Sir Keir Starmer, when he served as DPP between the tenures of Macdonald and Saunders, issued guidance indicating that anyone acting with compassion to help end the life of someone who had decided they could not go on would be unlikely to face criminal charges.

But From April 1, 2009 to March 31, 2024, 187 cases were referred to the Crown Prosecution Service by the police that have been recorded as assisted suicide, according to records held by the Dignity in Dying campaign group. Of these, 127 were not proceeded with by the CPS and 36 cases were withdrawn by the police.

Between 2009 until the end of 2023 there have been 464 assisted deaths of Britons at Dignitas, the Swiss suicide clinic. In addition, it is estimated that up to 650 terminally ill people a year take their lives in the UK — some with assistance — as well as many more that go under the radar.

Dame Esther, 84 revealed last year in the Express how she has joined Dignitas after suffering from stage four lung cancer.

She is currently undergoing a “miracle” treatment but if it does not work she has said: “I might buzz off to Zurich.”

Speaking about her decision to join Dignitas, Dame Esther said it was driven in part by her wish that her family’s “last memories of me” are not “painful because if you watch someone you love having a bad death, that memory obliterates all the happy times”.

The broadcaster said if she did decide to have an assisted death at Dignitas that would put “my family and friends in a difficult position because they would want to go with me, and that means that the police might prosecute them”.

She has been a vocal support of the Express Give Us Our Last Rights campaign.

Recently she told us she had been given fresh hope of a “good death” after hearing that a bill to debate reform of assisted dying legislation had been put forward.

Lord Macdonald of River Glaven said he believes the existing law surrounding assisted suicide is a “real mess”.

The barrister, 71, said: “We’ve got ourselves into this real mess where the application of the law is discriminatory and prosecutors are making law by deciding there’s a category of case they won’t prosecute. In the meantime, a lot of people are suffering very ugly deaths. So I think that the whole situation is just grim at the moment.”

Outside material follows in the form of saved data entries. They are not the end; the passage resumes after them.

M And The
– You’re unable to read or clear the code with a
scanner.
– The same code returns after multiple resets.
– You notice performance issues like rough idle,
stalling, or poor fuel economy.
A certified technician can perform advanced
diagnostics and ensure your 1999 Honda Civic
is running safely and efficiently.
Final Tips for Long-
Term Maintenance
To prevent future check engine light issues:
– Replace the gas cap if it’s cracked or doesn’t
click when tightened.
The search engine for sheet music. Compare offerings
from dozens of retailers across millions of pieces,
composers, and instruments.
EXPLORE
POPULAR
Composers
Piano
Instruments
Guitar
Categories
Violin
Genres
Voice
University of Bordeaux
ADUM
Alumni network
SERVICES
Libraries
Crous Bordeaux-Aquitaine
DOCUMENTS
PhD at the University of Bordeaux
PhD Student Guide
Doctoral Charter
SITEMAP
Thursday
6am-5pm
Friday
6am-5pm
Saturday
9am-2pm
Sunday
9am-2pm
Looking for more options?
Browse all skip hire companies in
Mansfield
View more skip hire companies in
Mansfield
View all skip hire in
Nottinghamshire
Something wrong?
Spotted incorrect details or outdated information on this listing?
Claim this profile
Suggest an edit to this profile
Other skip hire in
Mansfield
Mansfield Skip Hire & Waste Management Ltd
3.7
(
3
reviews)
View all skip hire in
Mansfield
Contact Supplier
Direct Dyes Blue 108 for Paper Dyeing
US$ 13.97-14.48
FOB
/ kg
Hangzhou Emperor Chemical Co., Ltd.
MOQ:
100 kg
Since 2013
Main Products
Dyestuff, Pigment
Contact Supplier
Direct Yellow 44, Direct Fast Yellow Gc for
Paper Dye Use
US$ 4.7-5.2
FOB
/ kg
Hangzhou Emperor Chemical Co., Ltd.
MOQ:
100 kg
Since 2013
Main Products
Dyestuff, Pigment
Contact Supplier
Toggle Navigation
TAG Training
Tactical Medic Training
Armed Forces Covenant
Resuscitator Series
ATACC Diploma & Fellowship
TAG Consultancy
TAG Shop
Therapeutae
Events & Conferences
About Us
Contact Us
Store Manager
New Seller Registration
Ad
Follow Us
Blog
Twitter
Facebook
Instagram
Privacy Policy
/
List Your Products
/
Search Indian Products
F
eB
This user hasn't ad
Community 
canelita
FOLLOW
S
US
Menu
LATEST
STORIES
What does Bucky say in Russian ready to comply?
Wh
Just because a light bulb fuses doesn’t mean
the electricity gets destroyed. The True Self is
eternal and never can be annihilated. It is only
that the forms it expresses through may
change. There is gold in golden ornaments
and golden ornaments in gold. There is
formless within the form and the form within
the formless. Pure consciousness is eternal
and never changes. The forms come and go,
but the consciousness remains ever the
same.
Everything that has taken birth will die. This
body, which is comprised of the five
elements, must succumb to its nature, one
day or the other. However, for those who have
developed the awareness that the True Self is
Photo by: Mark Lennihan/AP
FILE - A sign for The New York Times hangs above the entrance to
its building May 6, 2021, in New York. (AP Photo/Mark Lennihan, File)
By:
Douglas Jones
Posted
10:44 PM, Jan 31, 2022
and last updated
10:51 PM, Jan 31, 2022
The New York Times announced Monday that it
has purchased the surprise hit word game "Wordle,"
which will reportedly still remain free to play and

He said the law needed to keep pace with social change. “It was only in the early Nineties that it was finally decided [in law] that a man could rape his wife. We used to hang children for stealing. The law has to catch up, otherwise it can’t retain public confidence.”

Mr Hill said he was not a campaigner for legal change as DPP but, since leaving, and looking at draft legislation in Scotland, the Isle of Man and Guernsey, as well as statements from the prime minister and Dame Esther he wanted to intervene.

“It seemed to me that who better than the former directors of public prosecutions to at least come forward to assist the debate, and, more importantly, to help parliament, which is in a unique position here,” he said.